Let’s follow the step below to disable dimmed Secure Desktop using Intune –
- Sign in to Microsoft Endpoint Manager Admin Center https://endpoint.microsoft.com/
- Select Devices > Windows > Configuration profiles > Create profile.
In Create Profile, Select Platform, Windows 10, and later and Profile, Select Profile Type as Settings catalog. Click on Create button.
On the Basics tab, enter a descriptive name, such as Disable UAC Secure Desktop Mode or Manage Secure Desktop for UAC Prompt. Optionally, enter a Description for the policy, then select Next.
In Configuration settings, click Add settings to browse or search the catalog for the settings you want to configure.
On the Settings Picker window, use the search box and type User Account Control, and click Search. Now select Local Policies Security Options. This will display all the available User Account Control (UAC) prompt settings.
Selected the below settings from category –
- User Account Control Behavior Of The Elevation Prompt For Standard Users
- User Account Control Switch To The Secure Desktop When Prompting For Elevation
The setting is shown and configured with a default value. Here, I selected the below settings and Clicked Next.
- User Account Control Behavior Of The Elevation Prompt For Standard Users – You can also change the prompt behavior policy settings for standard users. By default, it sets for prompt for credentials.
- User Account Control Switch To The Secure Desktop When Prompting For Elevation – This policy setting controls whether the elevation request prompt is displayed on the interactive user’s desktop or the secure desktop. Set to Disabled.
Under Assignments, In Included groups, click Add groups and then choose Select groups to include one or more groups to which you want to deploy the UAC settings. Click Next to continue.
In Scope tags, you can assign a tag to filter the profile to specific IT groups. Add scope tags (if required) and click Next.
In Review + create, review your settings. When you select Create, your changes are saved, and the profile is assigned.

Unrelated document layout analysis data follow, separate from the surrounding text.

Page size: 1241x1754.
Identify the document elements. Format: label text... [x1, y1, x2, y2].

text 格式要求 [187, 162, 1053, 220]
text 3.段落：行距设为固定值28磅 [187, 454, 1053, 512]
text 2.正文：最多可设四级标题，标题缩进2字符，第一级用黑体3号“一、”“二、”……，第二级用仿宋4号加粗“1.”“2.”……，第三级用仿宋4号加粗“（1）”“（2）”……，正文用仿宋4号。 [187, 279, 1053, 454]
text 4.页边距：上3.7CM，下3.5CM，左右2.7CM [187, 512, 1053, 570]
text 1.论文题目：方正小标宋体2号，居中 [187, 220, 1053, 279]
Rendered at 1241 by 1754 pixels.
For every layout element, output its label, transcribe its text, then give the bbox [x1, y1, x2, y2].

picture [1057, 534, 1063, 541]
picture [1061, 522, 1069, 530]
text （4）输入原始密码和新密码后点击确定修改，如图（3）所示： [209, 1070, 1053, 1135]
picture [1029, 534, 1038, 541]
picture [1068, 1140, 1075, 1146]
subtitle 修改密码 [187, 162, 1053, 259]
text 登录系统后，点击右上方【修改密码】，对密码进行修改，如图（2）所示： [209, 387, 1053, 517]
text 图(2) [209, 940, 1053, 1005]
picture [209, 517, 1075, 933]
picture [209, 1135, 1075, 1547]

A notification will appear automatically in the top right-hand corner with a message. The Policy “Disable UAC Secure Desktop Mode” created successfully. The policy is also shown in the Configuration profiles list.
Your groups will receive your profile settings when the devices check in with the Intune service the policy applies to the devices.
Intune Reporting – Disable UAC Secure Desktop Mode
You can check Intune settings catalog profile report from Intune Portal, which provides an overall view of device configuration policies deployment status.
To monitor the policy assignment, from the list of Configuration Profiles, select the policy, and here you can check the device and user check-in status. If you click View Report, additional details are displayed.
Additionally, you can quickly check the update as devices/users check-in status reports –
Intune Client-Side Event Log
Event logs are the extended type of Intune Logs in Windows. The Intune event ID 813 indicates that a string policy is applied on Windows 11 or 10 devices. You can also see the exact value of the policy being applied on those devices.
MDM PolicyManager: Set policy int, Policy: (UserAccountControl_SwitchToTheSecureDesktopWhenPromptingForElevation), Area: (LocalPoliciesSecurityOptions), EnrollmentID requesting merge: (6C05885D-4A9C-4EF9-A8A7-1EE0190B36A9), Current User: (Device), Int: (0x0), Enrollment Type: (0x6), Scope: (0x0).
Registry – Disable UAC Secure Desktop Mode
You can use REGEDIT.exe on a target computer to view the registry settings that store group policy settings. These settings are located at the registry path –
Computer\HKEY_LOCAL_MACHINE\SOFTWARE\Microsoft\Windows\CurrentVersion\Policies\System DWORD value PromptOnSecureDesktop set to 0.